This is an interesting question. Plagiarism is considered one of the biggest threats to the integrity of published literature, and the proportion of journal retractions on account of plagiarism have increased recently. As a result, journals have become more vigilant to possible plagiarism in the manuscripts they receive. Plagiarism detection software packages have greatly helped in reducing the possibility of duplicate publication, and they thus enhance the quality of the literature. However, complete reliance on such software may hinder the publication of high-quality manuscripts because in some cases, like when a manuscript has highly technical content and terminology, the plagiarism software results can be inaccurate.
This issue was partially addressed in a recent study commissioned by COPE (Committee on Publication Ethics) and conducted by authors Zhang Y and Jia X, affiliated to the Journal of Zhejiang University-Science. The authors conducted a rigorous survey among journal editors from Anglophone and non-Anglophone countries to determine how they used CrossCheck—a plagiarism detection software powered by iThenticate—for submissions received. I highlight some of the study findings here.
Of 219 respondents, 42% said they used CrossCheck as part of their submission process. When asked to what extent they relied on this tool, a majority of the editors (66%) said they relied on a combination of the CrossCheck report and editorial assessment/peer reviewers’ comments, while a few (20%) said they relied completely on the report and outright rejected a manuscript with an unacceptably high similarity score. Another subgroup of editors (10%) said they sought the advice of peer reviewers on manuscripts where plagiarism was suspected, and a small proportion (4%) said they asked the manuscript authors for an explanation.
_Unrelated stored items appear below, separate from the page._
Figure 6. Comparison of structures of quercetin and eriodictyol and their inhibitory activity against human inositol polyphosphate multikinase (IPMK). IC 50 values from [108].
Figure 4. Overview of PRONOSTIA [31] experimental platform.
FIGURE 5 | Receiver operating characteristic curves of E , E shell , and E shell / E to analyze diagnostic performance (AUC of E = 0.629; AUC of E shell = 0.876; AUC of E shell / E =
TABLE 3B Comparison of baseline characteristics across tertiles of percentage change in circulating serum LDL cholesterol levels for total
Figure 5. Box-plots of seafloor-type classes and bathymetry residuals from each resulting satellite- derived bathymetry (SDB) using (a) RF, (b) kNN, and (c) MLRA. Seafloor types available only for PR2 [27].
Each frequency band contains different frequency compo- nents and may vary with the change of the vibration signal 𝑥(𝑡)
On an average, the editors thought an overall similarity index of ≥50% might be considered unacceptable and might prompt a “reject” decision.
Further, most of the editors thought direct copying and pasting of content was unacceptable, and that the text should be reworded to the extent possible and accompanied by an appropriate citation. However, some editors stated they would be more tolerant of some amount of copying and pasting in the Materials and Methods section of an academic paper, because this section usually contains technical terms and a typical style of writing that cannot be revised drastically.
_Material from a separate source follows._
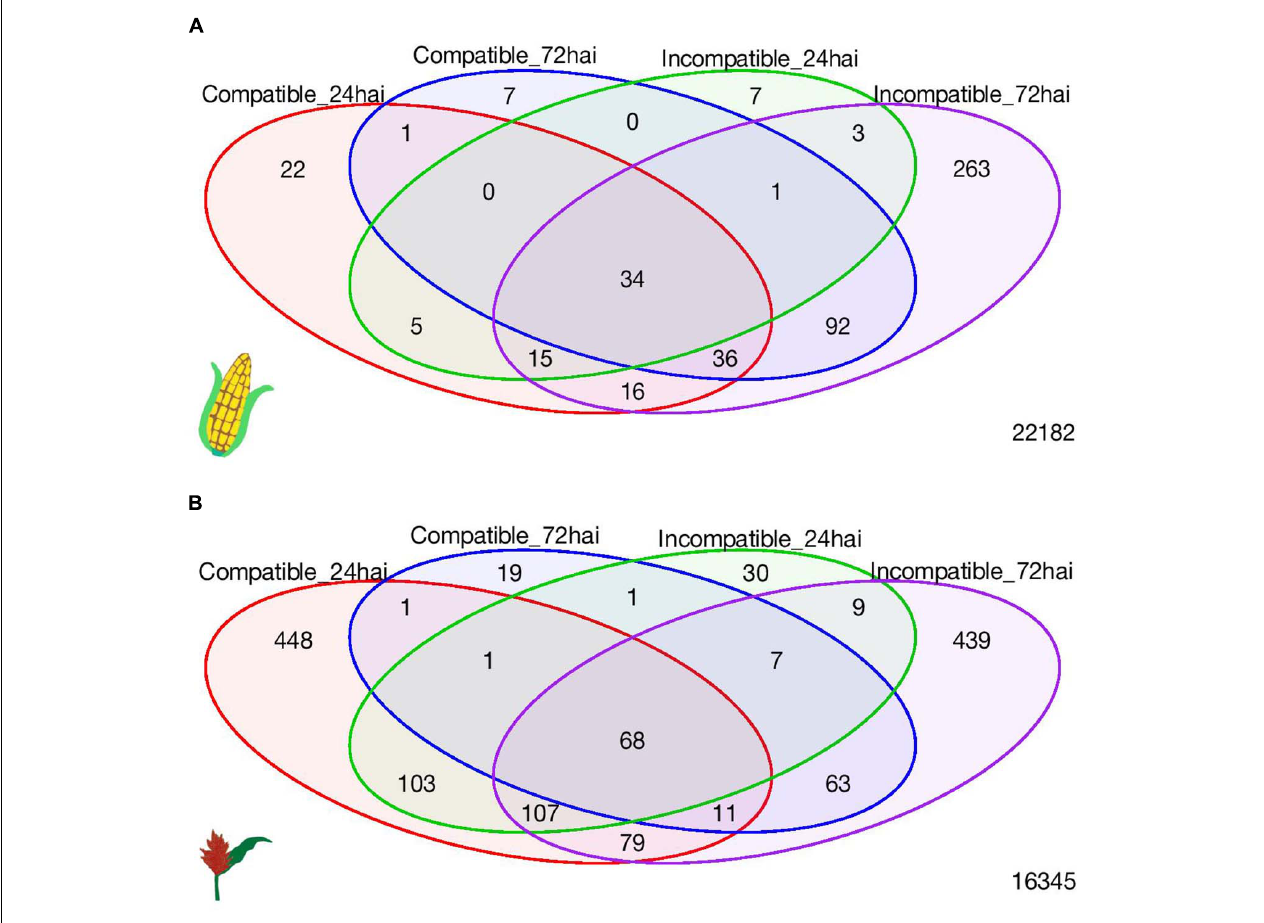
FIGURE 3 | Venn diagram of number of differentially expressed genes among four interaction-time combinations in (A) maize and (B) sorghum.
So to answer your question: Many journal editors seem to understand the limitations of a plagiarism detection tool and use it with discretion, in consultation with the authors or peer reviewers. Moreover, journal editors seem to be aware of some cases in which rewording content would be very difficult, and they tend to make some allowances in such cases. Nevertheless, it is true that some journal editors may over-rely on the software and promptly reject a manuscript with a high similarity index. Surveys such as the above one and other educative initiatives can assist efforts to standardize practices among journals.
I would advise authors to self-test their manuscript with a plagiarism detection tool prior to submission and be cautious if they find a similarity index of ≥30%. If the major portions of similarity are in the materials and methods section or because of technical content that absolutely cannot be reworded, you could perhaps explain it in your cover letter. In the present case, I would suggest that you go over the parts of your manuscript that show similarity with previous literature, and reword the content to the extent possible. Seek the help of an English-speaking colleague or a language editing service. Ensure that all required sources are cited. You could perhaps also write to the journal editor, explaining why certain parts were flagged in the plagiarism check and requesting that the decision be reconsidered. In your letter, don’t forget to reiterate the novel aspects of your study and how it adds value to the existing literature.